Уже в этом письме заметна тревога и некоторая растерянность мысли. Через месяц Одоевский пишет второе письмо царю: страх за свою участь начинает в нем проступать совсем ясно, разброд мыслей увеличивается и тон становится неприятен.
«Чем более думаешь об этих злодеяниях, – пишет Одоевский, – тем более желаешь, чтобы корень зла был совершенно исторгнут из России. Но Вы, Всемилостивейший Государь, при начале Вашего царствования сие и совершите. Желание же каждого подданного, который имеет совесть, споспешествовать по возможности сему священному делу: это долг его ради утверждения государства и для спасения честных людей, ибо когда корень зла пустил ветви, то нетрудно запутаться в них и самому честному». Одоевский доносит затем царю, «Ему Единому», о существовании второго, Южного общества, в сравнении с которым Северное общество – шалость. Он называет царю Пестеля как главу общества и полагает, что «ангельская кротость царя будет спасительна для них, а мудрость и твердость положат преграды их намерениям и разлитию яда». Наговорив много льстивых слов по адресу августейшей семьи, Одоевский продолжает: «Как начнешь размышлять, – говорит он, – где Государи кротче? Как не быть приверженным всею душою и благодарным всею душою Всеавгустейшей фамилии? Все благословляют Вас и все довольны, а если есть неудовольствия, то рассеиваются они обществами. Чего они хотят? Железной розги. Но эти проклятые игрушки нашего века будут, слава Богу, наконец, растоптаны Вашими стопами. Если я сам, хотя слепое, безумное орудие и безвредное, а не участник их, должен погибнуть, то все, все радуюсь всем сердцем для других; и для того я и осмелился донести Вам, Государь, о том обществе. Зародыш зла всего опаснее, от него молодые благородные душою люди, которые могли бы быть самыми усерднейшими слугами своего Государя и украшением своих семейств и жить всегда и в счастии, и в чести – лишаются всего, что есть священного и любезного на свете, и яд этих обществ тем опаснее, что разливается нечувствительно…»

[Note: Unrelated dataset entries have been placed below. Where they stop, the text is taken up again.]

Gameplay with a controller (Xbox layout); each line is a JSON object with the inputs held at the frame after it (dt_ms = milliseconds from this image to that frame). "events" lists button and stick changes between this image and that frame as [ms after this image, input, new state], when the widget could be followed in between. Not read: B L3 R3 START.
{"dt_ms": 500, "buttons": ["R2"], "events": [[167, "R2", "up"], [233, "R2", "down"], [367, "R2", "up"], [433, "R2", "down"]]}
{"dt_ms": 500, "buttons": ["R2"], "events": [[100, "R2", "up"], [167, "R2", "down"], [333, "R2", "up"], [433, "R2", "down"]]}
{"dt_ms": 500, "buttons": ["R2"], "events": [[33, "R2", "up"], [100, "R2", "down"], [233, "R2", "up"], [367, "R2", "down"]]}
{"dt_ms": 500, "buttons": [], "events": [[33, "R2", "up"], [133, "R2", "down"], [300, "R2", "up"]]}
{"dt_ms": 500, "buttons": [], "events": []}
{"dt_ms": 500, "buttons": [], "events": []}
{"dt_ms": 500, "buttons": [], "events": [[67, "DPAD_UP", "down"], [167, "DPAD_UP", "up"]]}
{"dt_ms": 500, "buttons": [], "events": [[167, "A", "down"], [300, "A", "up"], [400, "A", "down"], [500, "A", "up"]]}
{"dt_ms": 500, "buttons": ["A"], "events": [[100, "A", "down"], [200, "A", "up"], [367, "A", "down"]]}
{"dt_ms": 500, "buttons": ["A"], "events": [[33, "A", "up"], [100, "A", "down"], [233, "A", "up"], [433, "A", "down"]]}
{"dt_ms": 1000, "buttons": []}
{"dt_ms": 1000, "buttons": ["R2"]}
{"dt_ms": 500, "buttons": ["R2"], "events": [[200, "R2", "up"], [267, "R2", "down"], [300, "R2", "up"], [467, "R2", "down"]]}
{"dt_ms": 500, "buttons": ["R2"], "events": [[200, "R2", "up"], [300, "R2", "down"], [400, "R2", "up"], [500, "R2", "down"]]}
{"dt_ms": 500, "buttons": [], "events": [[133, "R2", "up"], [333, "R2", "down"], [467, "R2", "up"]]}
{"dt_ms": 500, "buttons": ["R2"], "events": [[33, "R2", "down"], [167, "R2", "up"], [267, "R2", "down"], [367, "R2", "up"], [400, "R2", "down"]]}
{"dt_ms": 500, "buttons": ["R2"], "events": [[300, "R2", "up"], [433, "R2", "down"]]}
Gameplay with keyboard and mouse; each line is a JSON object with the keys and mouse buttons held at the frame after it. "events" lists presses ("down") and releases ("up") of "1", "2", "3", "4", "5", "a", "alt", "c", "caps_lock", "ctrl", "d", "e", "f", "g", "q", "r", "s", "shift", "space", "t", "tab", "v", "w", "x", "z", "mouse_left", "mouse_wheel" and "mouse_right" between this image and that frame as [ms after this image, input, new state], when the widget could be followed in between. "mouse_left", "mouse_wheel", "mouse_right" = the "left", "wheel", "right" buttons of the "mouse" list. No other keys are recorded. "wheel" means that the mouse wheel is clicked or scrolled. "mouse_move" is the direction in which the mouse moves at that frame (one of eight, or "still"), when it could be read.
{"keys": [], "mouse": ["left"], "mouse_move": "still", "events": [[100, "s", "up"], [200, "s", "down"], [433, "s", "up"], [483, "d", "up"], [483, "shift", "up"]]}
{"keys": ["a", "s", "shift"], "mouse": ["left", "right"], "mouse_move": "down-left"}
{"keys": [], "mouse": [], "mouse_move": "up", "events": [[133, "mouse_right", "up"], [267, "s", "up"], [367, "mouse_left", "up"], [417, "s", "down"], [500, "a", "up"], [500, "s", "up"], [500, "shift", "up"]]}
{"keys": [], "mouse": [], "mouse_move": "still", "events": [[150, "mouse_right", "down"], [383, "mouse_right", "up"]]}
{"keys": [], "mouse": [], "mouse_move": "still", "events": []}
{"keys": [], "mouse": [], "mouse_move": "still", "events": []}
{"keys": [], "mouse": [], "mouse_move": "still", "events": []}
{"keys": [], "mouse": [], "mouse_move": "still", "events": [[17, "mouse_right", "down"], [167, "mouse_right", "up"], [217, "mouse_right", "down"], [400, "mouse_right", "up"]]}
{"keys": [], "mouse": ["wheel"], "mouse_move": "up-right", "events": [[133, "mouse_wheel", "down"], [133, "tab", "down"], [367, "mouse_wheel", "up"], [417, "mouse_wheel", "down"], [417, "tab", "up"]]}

«Также приятно мне и в моем несчастии, всемилостивший государь, подумать, что, не причинив в продолжение моей жизни никому вреда, кроме себя, я мог услужить, принести хотя малую пользу моему кроткому и милосердному императору и нашему порфироносному ангелу, будущему Александру Второму. О, если бы мое спасение было первым его благодеянием! Его черты столь кротки, что если бы он узнал о моей мольбе к нему, он умилостивил бы Вас; и с какою любовью, с какою приверженностью благословлял бы я Его во всю жизнь, называя моим ангелом-избавителем. Вы всего меня знаете. Я все сказал…» И Одоевский вновь излагает всю историю своего завлечения и кончает письмо такими новыми подробностями из последнего дня своей жизни на свободе: «Потом хотел броситься Вам в ноги. Пришел я к Жандру: старуха одна, которая меня очень любит, его родственница, завыла “спасайтесь!” Кинула мне деньги. Я пуще потерял голову. Пошел куда глаза глядят. На канаве, переходя ее, попал в прорубь; два раза едва не утонул (!), стал замерзать (!!), смерть уже чувствовал, наконец, высвободился, но совсем ума лишенный; через сутки опамятовался; явился к Вам. О Государь! Какие мучения! Те, которые готовит Ваше милосердное правосудие, едва ли жесточе! Но если бы Вы спасли меня! О Государь Всемилостивейший! Боже!»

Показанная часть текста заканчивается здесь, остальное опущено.